# Given information

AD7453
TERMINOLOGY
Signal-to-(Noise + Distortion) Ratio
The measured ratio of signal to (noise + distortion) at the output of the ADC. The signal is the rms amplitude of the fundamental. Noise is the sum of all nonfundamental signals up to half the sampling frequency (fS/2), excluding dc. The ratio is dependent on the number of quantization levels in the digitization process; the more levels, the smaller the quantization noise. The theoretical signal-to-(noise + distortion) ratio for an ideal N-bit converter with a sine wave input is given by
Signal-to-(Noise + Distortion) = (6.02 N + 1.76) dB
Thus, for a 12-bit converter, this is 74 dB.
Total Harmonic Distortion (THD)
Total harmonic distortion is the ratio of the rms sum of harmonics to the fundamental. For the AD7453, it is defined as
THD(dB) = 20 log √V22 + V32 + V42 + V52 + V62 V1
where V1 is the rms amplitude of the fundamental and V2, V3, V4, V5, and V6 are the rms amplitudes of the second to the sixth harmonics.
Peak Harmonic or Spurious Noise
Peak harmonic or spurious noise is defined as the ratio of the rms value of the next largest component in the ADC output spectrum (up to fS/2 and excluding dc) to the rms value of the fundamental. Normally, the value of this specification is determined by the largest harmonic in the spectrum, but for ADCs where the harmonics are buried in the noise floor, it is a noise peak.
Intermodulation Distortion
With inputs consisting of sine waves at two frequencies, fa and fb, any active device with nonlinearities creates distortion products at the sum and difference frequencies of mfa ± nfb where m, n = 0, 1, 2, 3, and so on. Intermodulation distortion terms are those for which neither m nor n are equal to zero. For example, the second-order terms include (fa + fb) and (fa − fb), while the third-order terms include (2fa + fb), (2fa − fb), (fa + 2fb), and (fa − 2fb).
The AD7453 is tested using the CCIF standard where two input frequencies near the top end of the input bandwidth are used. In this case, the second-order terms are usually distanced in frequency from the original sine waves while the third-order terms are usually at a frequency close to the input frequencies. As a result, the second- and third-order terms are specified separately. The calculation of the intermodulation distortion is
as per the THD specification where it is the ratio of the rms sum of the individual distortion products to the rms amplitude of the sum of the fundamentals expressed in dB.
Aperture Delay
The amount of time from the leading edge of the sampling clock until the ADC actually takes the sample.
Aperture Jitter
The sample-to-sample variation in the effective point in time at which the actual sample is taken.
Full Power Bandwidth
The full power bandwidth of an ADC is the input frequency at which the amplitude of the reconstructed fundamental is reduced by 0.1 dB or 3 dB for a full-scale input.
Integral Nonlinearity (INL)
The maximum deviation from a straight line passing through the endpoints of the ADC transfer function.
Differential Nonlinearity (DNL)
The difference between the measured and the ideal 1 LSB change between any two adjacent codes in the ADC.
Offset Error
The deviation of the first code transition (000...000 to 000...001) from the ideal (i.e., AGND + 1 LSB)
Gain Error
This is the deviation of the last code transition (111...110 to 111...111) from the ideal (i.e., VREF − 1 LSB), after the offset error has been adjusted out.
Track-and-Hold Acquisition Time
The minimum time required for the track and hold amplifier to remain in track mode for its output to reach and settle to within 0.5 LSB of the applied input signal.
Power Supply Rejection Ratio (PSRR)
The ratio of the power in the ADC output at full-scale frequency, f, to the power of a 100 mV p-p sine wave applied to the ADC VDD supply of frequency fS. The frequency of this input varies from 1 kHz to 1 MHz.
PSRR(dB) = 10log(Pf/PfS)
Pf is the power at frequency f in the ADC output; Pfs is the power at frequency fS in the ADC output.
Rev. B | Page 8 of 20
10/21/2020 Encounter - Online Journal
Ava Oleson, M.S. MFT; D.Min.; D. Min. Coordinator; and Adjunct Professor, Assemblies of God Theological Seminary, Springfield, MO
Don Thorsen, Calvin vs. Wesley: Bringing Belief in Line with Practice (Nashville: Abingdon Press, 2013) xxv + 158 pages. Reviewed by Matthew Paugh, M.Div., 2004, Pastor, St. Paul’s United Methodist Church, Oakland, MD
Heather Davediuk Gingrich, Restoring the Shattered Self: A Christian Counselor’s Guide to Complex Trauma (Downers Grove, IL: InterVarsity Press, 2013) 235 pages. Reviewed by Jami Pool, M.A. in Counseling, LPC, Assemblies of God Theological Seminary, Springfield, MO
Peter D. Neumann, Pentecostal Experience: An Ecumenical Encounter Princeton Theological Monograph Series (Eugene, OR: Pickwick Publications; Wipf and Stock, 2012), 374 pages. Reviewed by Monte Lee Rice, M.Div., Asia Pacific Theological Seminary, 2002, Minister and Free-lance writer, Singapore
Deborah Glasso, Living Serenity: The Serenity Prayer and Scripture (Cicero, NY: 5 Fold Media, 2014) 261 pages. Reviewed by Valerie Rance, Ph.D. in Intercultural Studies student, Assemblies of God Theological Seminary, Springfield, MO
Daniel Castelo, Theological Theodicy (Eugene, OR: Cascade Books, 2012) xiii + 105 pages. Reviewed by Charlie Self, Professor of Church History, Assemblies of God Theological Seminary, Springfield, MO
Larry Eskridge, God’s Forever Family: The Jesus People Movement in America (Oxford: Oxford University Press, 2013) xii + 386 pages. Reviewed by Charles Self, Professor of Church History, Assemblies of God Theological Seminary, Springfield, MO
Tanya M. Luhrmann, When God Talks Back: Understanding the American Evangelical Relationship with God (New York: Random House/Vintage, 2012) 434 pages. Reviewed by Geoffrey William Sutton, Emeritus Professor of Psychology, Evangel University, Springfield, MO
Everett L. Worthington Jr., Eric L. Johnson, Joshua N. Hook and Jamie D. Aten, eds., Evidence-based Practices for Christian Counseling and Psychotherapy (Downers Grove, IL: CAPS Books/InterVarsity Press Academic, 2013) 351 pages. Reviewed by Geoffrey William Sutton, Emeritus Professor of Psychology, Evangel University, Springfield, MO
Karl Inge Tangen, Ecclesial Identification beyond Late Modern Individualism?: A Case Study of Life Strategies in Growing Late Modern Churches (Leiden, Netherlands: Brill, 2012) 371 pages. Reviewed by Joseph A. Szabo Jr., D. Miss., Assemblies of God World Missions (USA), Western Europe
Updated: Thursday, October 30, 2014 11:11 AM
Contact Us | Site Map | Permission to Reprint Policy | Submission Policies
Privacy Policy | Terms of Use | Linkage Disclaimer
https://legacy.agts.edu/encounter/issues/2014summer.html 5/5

# What this task involves
Copy the data exactly. Leave nothing out.

# Exercise output
AD7453
TERMINOLOGY
Signal-to-(Noise + Distortion) Ratio
The measured ratio of signal to (noise + distortion) at the output of the ADC. The signal is the rms amplitude of the fundamental. Noise is the sum of all nonfundamental signals up to half the sampling frequency (fS/2), excluding dc. The ratio is dependent on the number of quantization levels in the digitization process; the more levels, the smaller the quantization noise. The theoretical signal-to-(noise + distortion) ratio for an ideal N-bit converter with a sine wave input is given by
Signal-to-(Noise + Distortion) = (6.02 N + 1.76) dB
Thus, for a 12-bit converter, this is 74 dB.
Total Harmonic Distortion (THD)
Total harmonic distortion is the ratio of the rms sum of harmonics to the fundamental. For the AD7453, it is defined as
THD(dB) = 20 log √V22 + V32 + V42 + V52 + V62 V1
where V1 is the rms amplitude of the fundamental and V2, V3, V4, V5, and V6 are the rms amplitudes of the second to the sixth harmonics.
Peak Harmonic or Spurious Noise
Peak harmonic or spurious noise is defined as the ratio of the rms value of the next largest component in the ADC output spectrum (up to fS/2 and excluding dc) to the rms value of the fundamental. Normally, the value of this specification is determined by the largest harmonic in the spectrum, but for ADCs where the harmonics are buried in the noise floor, it is a noise peak.
Intermodulation Distortion
With inputs consisting of sine waves at two frequencies, fa and fb, any active device with nonlinearities creates distortion products at the sum and difference frequencies of mfa ± nfb where m, n = 0, 1, 2, 3, and so on. Intermodulation distortion terms are those for which neither m nor n are equal to zero. For example, the second-order terms include (fa + fb) and (fa − fb), while the third-order terms include (2fa + fb), (2fa − fb), (fa + 2fb), and (fa − 2fb).
The AD7453 is tested using the CCIF standard where two input frequencies near the top end of the input bandwidth are used. In this case, the second-order terms are usually distanced in frequency from the original sine waves while the third-order terms are usually at a frequency close to the input frequencies. As a result, the second- and third-order terms are specified separately. The calculation of the intermodulation distortion is
as per the THD specification where it is the ratio of the rms sum of the individual distortion products to the rms amplitude of the sum of the fundamentals expressed in dB.
Aperture Delay
The amount of time from the leading edge of the sampling clock until the ADC actually takes the sample.
Aperture Jitter
The sample-to-sample variation in the effective point in time at which the actual sample is taken.
Full Power Bandwidth
The full power bandwidth of an ADC is the input frequency at which the amplitude of the reconstructed fundamental is reduced by 0.1 dB or 3 dB for a full-scale input.
Integral Nonlinearity (INL)
The maximum deviation from a straight line passing through the endpoints of the ADC transfer function.
Differential Nonlinearity (DNL)
The difference between the measured and the ideal 1 LSB change between any two adjacent codes in the ADC.
Offset Error
The deviation of the first code transition (000...000 to 000...001) from the ideal (i.e., AGND + 1 LSB)
Gain Error
This is the deviation of the last code transition (111...110 to 111...111) from the ideal (i.e., VREF − 1 LSB), after the offset error has been adjusted out.
Track-and-Hold Acquisition Time
The minimum time required for the track and hold amplifier to remain in track mode for its output to reach and settle to within 0.5 LSB of the applied input signal.
Power Supply Rejection Ratio (PSRR)
The ratio of the power in the ADC output at full-scale frequency, f, to the power of a 100 mV p-p sine wave applied to the ADC VDD supply of frequency fS. The frequency of this input varies from 1 kHz to 1 MHz.
PSRR(dB) = 10log(Pf/PfS)
Pf is the power at frequency f in the ADC output; Pfs is the power at frequency fS in the ADC output.
Rev. B | Page 8 of 20
10/21/2020 Encounter - Online Journal
Ava Oleson, M.S. MFT; D.Min.; D. Min. Coordinator; and Adjunct Professor, Assemblies of God Theological Seminary, Springfield, MO
Don Thorsen, Calvin vs. Wesley: Bringing Belief in Line with Practice (Nashville: Abingdon Press, 2013) xxv + 158 pages. Reviewed by Matthew Paugh, M.Div., 2004, Pastor, St. Paul’s United Methodist Church, Oakland, MD
Heather Davediuk Gingrich, Restoring the Shattered Self: A Christian Counselor’s Guide to Complex Trauma (Downers Grove, IL: InterVarsity Press, 2013) 235 pages. Reviewed by Jami Pool, M.A. in Counseling, LPC, Assemblies of God Theological Seminary, Springfield, MO
Peter D. Neumann, Pentecostal Experience: An Ecumenical Encounter Princeton Theological Monograph Series (Eugene, OR: Pickwick Publications; Wipf and Stock, 2012), 374 pages. Reviewed by Monte Lee Rice, M.Div., Asia Pacific Theological Seminary, 2002, Minister and Free-lance writer, Singapore
Deborah Glasso, Living Serenity: The Serenity Prayer and Scripture (Cicero, NY: 5 Fold Media, 2014) 261 pages. Reviewed by Valerie Rance, Ph.D. in Intercultural Studies student, Assemblies of God Theological Seminary, Springfield, MO
Daniel Castelo, Theological Theodicy (Eugene, OR: Cascade Books, 2012) xiii + 105 pages. Reviewed by Charlie Self, Professor of Church History, Assemblies of God Theological Seminary, Springfield, MO
Larry Eskridge, God’s Forever Family: The Jesus People Movement in America (Oxford: Oxford University Press, 2013) xii + 386 pages. Reviewed by Charles Self, Professor of Church History, Assemblies of God Theological Seminary, Springfield, MO
Tanya M. Luhrmann, When God Talks Back: Understanding the American Evangelical Relationship with God (New York: Random House/Vintage, 2012) 434 pages. Reviewed by Geoffrey William Sutton, Emeritus Professor of Psychology, Evangel University, Springfield, MO
Everett L. Worthington Jr., Eric L. Johnson, Joshua N. Hook and Jamie D. Aten, eds., Evidence-based Practices for Christian Counseling and Psychotherapy (Downers Grove, IL: CAPS Books/InterVarsity Press Academic, 2013) 351 pages. Reviewed by Geoffrey William Sutton, Emeritus Professor of Psychology, Evangel University, Springfield, MO
Karl Inge Tangen, Ecclesial Identification beyond Late Modern Individualism?: A Case Study of Life Strategies in Growing Late Modern Churches (Leiden, Netherlands: Brill, 2012) 371 pages. Reviewed by Joseph A. Szabo Jr., D. Miss., Assemblies of God World Missions (USA), Western Europe
Updated: Thursday, October 30, 2014 11:11 AM
Contact Us | Site Map | Permission to Reprint Policy | Submission Policies
Privacy Policy | Terms of Use | Linkage Disclaimer
https://legacy.agts.edu/encounter/issues/2014summer.html 5/5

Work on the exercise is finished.